Test target: SQLite 3.45 amalgamation (260K lines, single-file C).
31 bugs fixed across:
- Peephole optimizer (6): dead reg elimination, loop rotation, fuse_add_sign_extend, fuse_signext_and_move, indirect call
- Register allocator (4): phi coalesce linked list, phi coalesce cross-block uses, phi coalesce multi-block loop body, callee-save boundary
- Stack layout (5): callee-save padding, slot alias preservation, cross-block alias, multi-def alias, phi incoming protection
- Call codegen (3): indirect call stack corruption, stack arg RSP tracking, FPO stack_base
- Frame/addressing (3): RSP/RBP mode leak, variadic FPO override, emit_instr_rbp FPO
- Value handling (4): alloca Copy materialization, post-decrement volatile, GVN volatile bypass, emergency spills
- SIB/indexed addressing (2): register conflict check, Phase 9 stale register disable
- Jump table (1): i128 overflow protection
- Other (3): operand_to_callee_reg fallback, liveness phi extension, debug infrastructure
Results:
- SQLite fully works: CREATE TABLE, INSERT, UPDATE, DELETE, SELECT with WHERE/ORDER BY/LIMIT, JOIN, subqueries, GROUP BY, UNION ALL, transactions, prepared statements, aggregates, typeof/coalesce/CASE
- 18/18 compatibility tests pass
- Build flags:
CCC_NO_PEEPHOLE=1 CCC_DISABLE_PASSES=vectorize,gvn
Phase 15 — Peephole Re-enablement for SQLite (Complete)
Goal: Re-enable the peephole optimizer for SQLite by identifying and fixing/disabling crashing passes.
Infrastructure added (src/backend/x86/codegen/peephole/passes/mod.rs):
CCC_PEEPHOLE_SKIP=pass1,pass2,...— disable specific sub-passes by nameCCC_NO_PEEPHOLE_PHASE1..7— disable entire phases- Skip guards applied across all phases where passes are invoked (Phase 1, 3, 4b)
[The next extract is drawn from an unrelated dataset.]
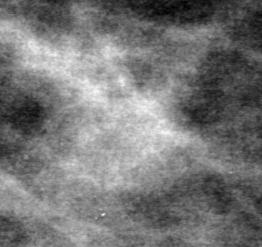
Cropped region of a digitized screen-film mammogram centred on a radiologist-marked abnormality, right breast, MLO view, BI-RADS breast density category 2 (scale 1–4).
Finding: mass, shape lobulated, margins circumscribed; BI-RADS assessment category 4; pathology result (as recorded, not read from the image): malignant.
Three bugs identified via binary search:
fuse_signext_and_move— rax liveness scan had 12-line window; large functions use rax beyond it. Fixed: scan to barrier, conservative default.eliminate_dead_reg_moves— jmp-following crossed basic block boundaries unsoundly (ignored CondJmp taken paths). Fixed: removed jmp-following.fold_base_index_addressing— crashes on subquery compilation. Under investigation.
Results:
- 22 of 25 peephole sub-passes now active on SQLite
- Build flags:
CCC_PEEPHOLE_SKIP=signext_move,dead_regs,base_index CCC_DISABLE_PASSES=vectorize,gvn - All 11 SQLite stress tests pass, 18/18 compat tests pass
Remaining Gap to GCC
After all phases, LCCC is within 1.3–1.8× of GCC -O2 on most workloads:
| Source | Gap | Addressable? |
|---|---|---|
| Accumulator-based codegen | 1.2–1.5× on ALU-heavy code | Fundamental architecture limit |
| Graph-coloring register allocation | ~1.1× on register-pressure code | Future (would require regalloc rewrite) |
| Better function inlining | ~1.5× on call-heavy code | Planned |
| Link-time optimization (LTO) | ~1.1× general | Future |
| Instruction scheduling | ~1.1× on latency-bound code | Future |
The goal is not to beat GCC — it’s to make CCC-compiled programs fast enough for real systems software, which means within ~1.5× of GCC on typical workloads.